((
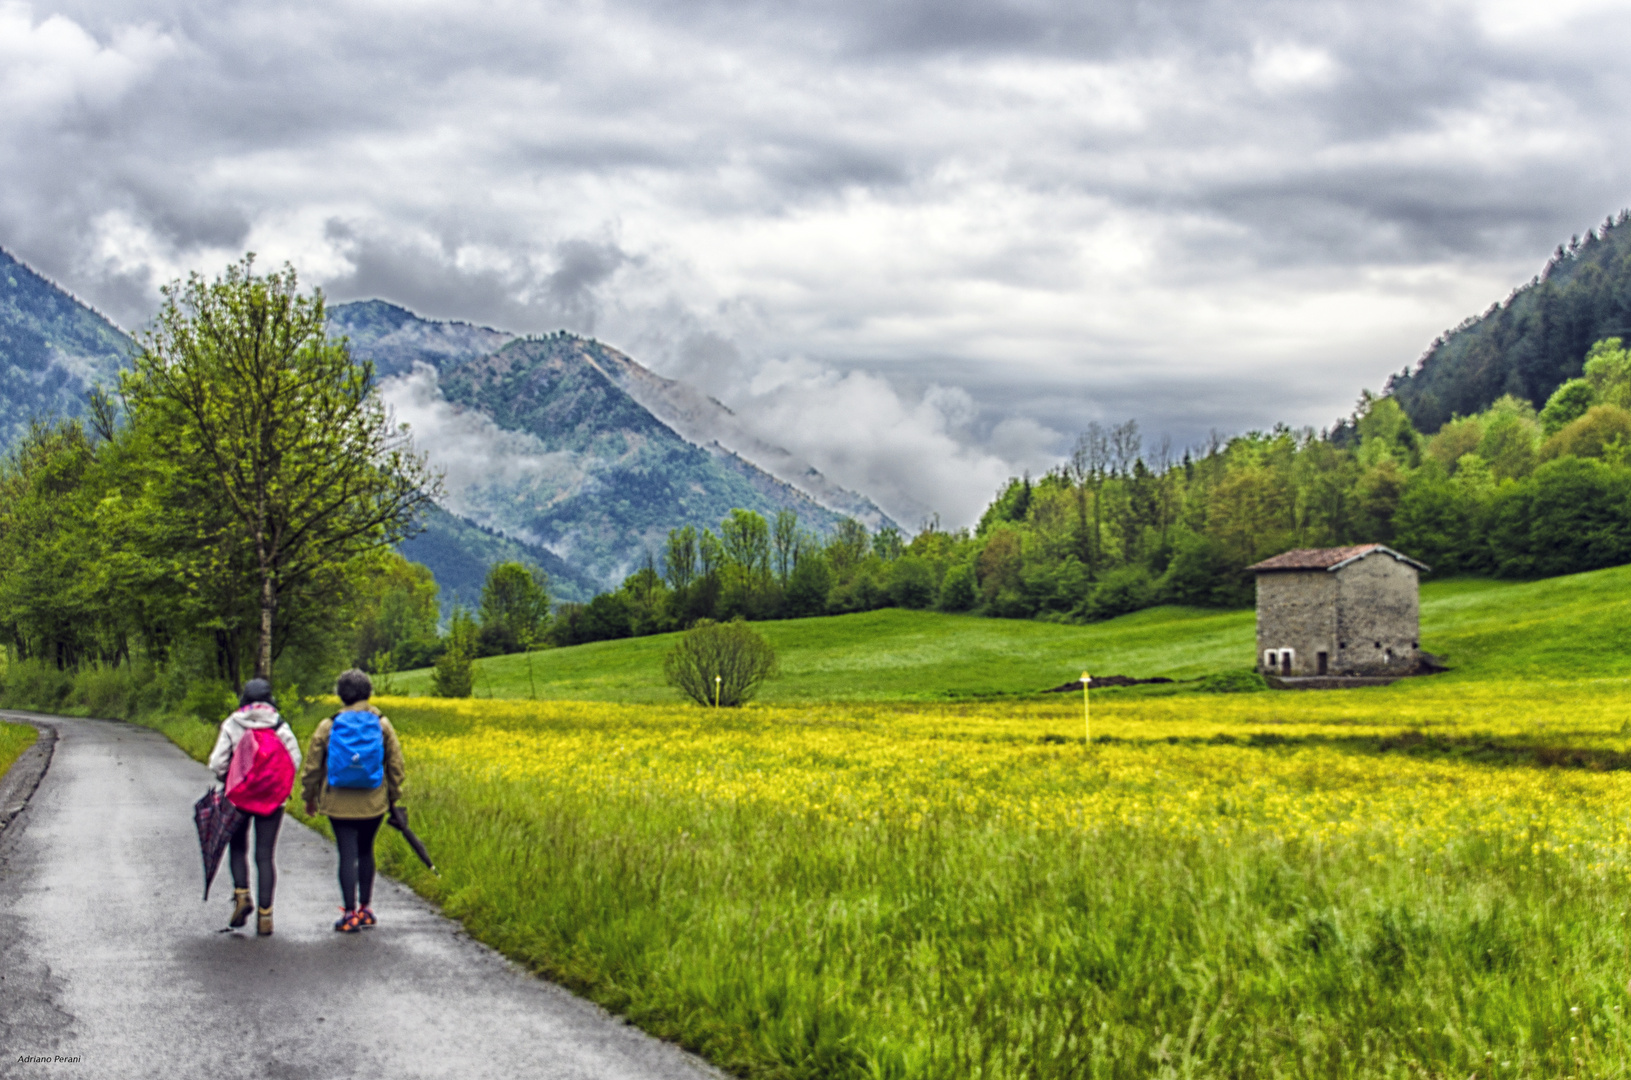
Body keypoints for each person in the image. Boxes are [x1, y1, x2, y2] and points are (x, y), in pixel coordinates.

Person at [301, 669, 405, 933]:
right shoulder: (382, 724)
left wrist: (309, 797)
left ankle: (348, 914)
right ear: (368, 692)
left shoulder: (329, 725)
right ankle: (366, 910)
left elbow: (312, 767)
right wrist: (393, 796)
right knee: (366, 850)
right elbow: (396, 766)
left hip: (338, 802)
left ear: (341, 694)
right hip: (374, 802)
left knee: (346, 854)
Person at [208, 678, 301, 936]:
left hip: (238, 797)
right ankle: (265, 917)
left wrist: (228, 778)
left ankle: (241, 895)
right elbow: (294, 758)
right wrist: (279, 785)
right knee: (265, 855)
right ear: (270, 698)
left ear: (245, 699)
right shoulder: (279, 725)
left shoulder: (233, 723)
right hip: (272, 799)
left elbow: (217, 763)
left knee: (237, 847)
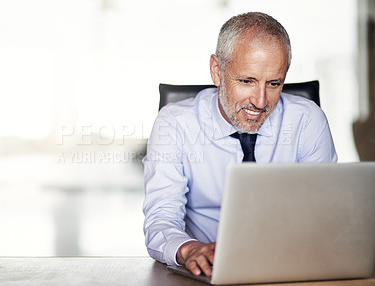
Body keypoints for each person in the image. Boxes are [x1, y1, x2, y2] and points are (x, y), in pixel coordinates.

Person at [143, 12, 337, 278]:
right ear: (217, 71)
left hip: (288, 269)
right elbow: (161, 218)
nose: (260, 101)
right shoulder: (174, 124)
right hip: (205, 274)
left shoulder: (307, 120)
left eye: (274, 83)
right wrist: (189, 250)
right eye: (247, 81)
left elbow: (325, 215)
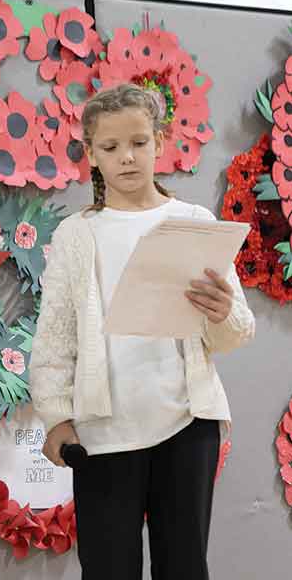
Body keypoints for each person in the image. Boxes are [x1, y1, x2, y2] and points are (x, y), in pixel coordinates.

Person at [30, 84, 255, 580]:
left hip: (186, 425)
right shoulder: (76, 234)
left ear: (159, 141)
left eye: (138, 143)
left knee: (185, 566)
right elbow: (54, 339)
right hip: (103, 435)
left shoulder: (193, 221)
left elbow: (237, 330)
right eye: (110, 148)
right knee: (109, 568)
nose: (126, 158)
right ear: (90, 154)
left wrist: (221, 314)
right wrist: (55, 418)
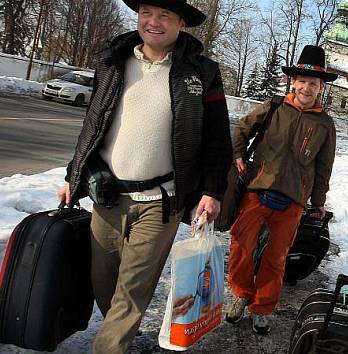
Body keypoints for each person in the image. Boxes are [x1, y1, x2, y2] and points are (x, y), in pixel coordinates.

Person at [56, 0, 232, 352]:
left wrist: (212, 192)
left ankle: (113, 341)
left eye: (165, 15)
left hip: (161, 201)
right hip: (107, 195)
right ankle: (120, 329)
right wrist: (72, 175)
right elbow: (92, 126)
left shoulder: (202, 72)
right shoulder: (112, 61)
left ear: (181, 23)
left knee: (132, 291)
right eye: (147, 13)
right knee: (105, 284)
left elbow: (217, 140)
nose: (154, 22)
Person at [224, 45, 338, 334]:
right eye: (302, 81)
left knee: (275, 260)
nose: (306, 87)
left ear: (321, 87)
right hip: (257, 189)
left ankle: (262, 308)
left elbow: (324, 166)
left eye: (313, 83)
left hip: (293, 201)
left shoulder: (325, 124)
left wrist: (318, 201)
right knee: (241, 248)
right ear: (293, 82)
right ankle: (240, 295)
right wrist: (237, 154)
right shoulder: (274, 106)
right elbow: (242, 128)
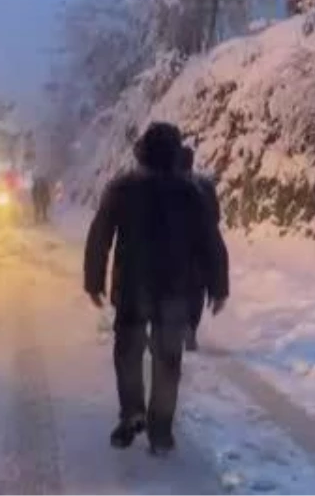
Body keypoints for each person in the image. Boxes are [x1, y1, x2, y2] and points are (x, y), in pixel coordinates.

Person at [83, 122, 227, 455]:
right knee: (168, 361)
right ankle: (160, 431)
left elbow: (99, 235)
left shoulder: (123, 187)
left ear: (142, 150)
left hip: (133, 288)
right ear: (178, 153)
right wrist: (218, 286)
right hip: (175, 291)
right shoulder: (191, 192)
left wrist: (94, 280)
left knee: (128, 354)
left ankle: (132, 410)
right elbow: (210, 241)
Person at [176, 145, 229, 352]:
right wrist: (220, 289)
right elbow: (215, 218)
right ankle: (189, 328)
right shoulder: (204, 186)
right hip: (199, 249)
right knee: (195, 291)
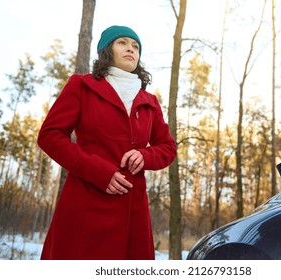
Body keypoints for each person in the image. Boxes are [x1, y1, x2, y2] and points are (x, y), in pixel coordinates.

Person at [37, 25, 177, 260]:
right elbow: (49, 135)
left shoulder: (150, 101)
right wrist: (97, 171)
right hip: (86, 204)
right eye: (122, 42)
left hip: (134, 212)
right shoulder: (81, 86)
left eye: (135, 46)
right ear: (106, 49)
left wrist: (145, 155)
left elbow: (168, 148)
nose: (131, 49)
))
((
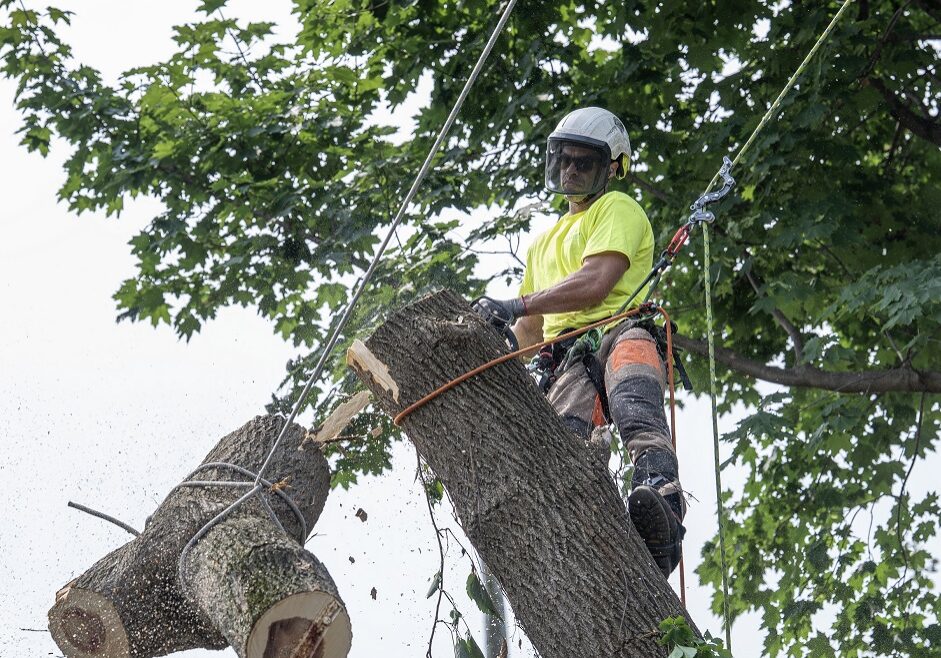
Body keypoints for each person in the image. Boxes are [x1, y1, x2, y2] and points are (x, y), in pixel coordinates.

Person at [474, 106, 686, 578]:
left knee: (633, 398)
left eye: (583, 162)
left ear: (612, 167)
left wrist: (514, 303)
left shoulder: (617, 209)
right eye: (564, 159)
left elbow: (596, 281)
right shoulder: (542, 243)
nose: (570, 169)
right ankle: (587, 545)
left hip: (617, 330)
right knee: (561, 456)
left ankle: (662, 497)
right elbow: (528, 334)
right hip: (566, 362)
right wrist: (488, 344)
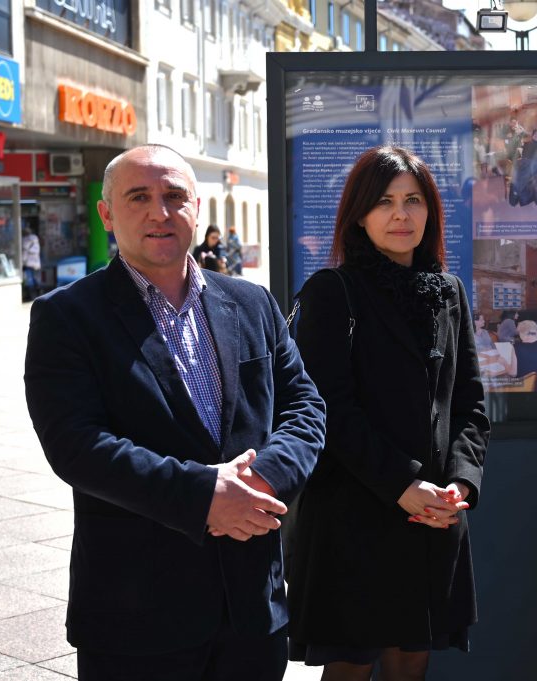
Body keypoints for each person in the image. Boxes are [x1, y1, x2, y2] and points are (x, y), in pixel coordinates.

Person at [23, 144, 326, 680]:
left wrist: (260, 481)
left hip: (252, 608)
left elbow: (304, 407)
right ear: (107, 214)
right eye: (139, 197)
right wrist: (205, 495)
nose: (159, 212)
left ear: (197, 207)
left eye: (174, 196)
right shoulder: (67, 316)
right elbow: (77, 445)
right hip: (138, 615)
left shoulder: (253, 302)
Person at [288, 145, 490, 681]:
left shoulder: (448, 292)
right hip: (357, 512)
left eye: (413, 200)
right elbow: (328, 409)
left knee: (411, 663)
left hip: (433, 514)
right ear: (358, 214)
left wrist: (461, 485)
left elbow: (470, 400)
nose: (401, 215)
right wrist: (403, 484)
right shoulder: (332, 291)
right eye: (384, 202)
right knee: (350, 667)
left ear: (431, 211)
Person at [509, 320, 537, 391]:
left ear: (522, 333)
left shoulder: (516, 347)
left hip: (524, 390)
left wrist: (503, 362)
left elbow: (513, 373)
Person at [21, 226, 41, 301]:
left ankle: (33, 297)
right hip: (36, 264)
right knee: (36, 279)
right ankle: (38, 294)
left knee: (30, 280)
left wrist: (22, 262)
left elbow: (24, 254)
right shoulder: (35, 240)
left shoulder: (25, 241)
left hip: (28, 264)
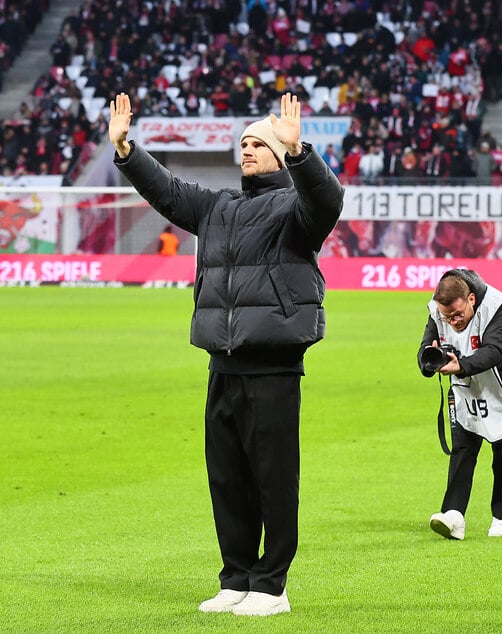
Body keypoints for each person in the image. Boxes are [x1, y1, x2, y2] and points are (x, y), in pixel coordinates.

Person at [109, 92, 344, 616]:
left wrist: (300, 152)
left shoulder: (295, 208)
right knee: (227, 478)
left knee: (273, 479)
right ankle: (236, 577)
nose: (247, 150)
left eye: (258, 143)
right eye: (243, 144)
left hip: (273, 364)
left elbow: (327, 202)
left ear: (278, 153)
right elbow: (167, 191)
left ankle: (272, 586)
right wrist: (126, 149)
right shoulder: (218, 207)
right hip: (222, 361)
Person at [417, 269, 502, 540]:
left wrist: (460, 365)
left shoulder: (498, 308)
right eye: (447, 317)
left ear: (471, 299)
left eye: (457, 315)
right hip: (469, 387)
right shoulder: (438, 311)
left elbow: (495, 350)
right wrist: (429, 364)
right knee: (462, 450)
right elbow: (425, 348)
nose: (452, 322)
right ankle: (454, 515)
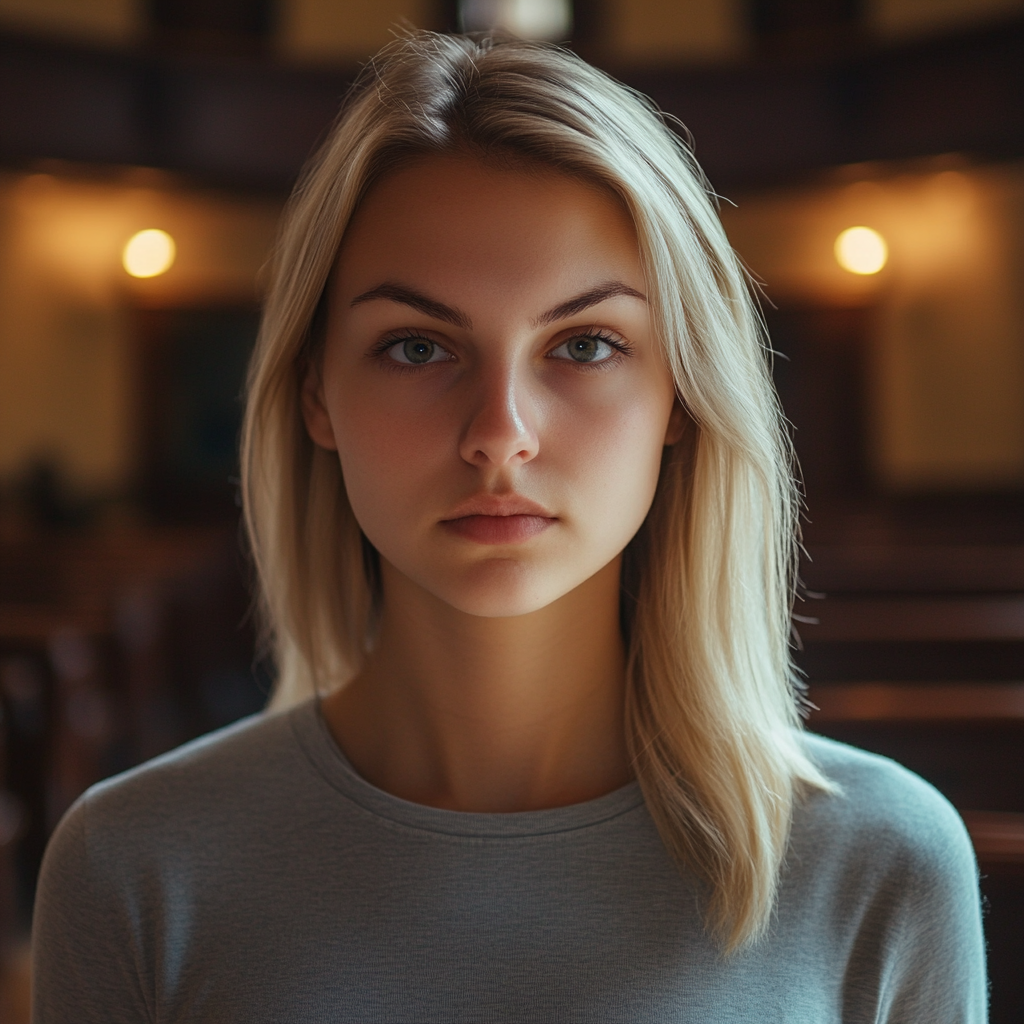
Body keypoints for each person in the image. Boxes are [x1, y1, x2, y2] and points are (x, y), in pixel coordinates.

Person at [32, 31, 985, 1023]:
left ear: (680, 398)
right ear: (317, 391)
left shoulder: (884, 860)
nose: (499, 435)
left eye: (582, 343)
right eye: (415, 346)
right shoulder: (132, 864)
))
((
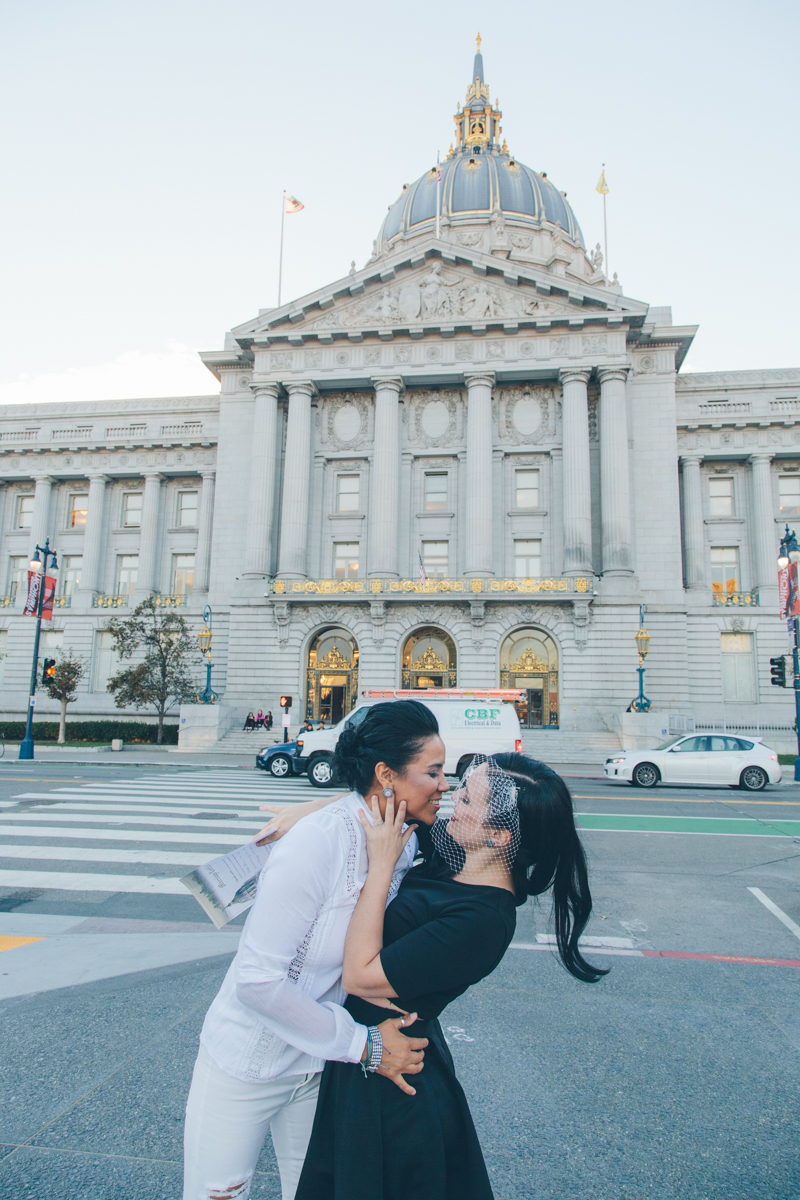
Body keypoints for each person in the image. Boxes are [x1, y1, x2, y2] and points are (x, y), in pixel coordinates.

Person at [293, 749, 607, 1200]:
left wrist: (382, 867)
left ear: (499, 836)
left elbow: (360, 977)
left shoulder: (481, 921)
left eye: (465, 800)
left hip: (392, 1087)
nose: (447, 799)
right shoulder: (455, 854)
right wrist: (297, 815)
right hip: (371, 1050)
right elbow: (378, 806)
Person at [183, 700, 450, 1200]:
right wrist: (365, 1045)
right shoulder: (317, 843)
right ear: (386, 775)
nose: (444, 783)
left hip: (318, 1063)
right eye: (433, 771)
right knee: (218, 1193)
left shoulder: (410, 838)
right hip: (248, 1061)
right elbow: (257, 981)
))
### [The problem]
Leave out every picture, and copy exactly the lines above starting at the one holding "left ankle: (662, 497)" and ending at the one holding "left elbow: (513, 373)", no more and no less.

### [Written response]
left ankle: (662, 497)
right elbow: (528, 334)
right hip: (566, 362)
right wrist: (488, 344)
Body keypoints for each person in the image. Boxes are [x1, y1, x2, y2] and points are (x, y), in pixel coordinates.

Person at [23, 144, 326, 680]:
left wrist: (260, 481)
left hip: (252, 608)
left elbow: (304, 407)
right ear: (107, 214)
right eye: (139, 197)
right wrist: (205, 495)
nose: (159, 212)
left ear: (197, 207)
left eye: (174, 196)
right shoulder: (67, 316)
right elbow: (77, 445)
right hip: (138, 615)
left shoulder: (253, 302)
Person at [288, 145, 490, 681]:
left shoulder: (448, 292)
right hip: (357, 512)
left eye: (413, 200)
right elbow: (328, 409)
left knee: (411, 663)
left hip: (433, 514)
right ear: (358, 214)
left wrist: (461, 485)
left elbow: (470, 400)
nose: (401, 215)
right wrist: (403, 484)
right shoulder: (332, 291)
right eye: (384, 202)
right knee: (350, 667)
left ear: (431, 211)
Person at [509, 320, 537, 391]:
left ear: (522, 333)
left shoulder: (516, 347)
left hip: (524, 390)
left wrist: (503, 362)
left elbow: (513, 373)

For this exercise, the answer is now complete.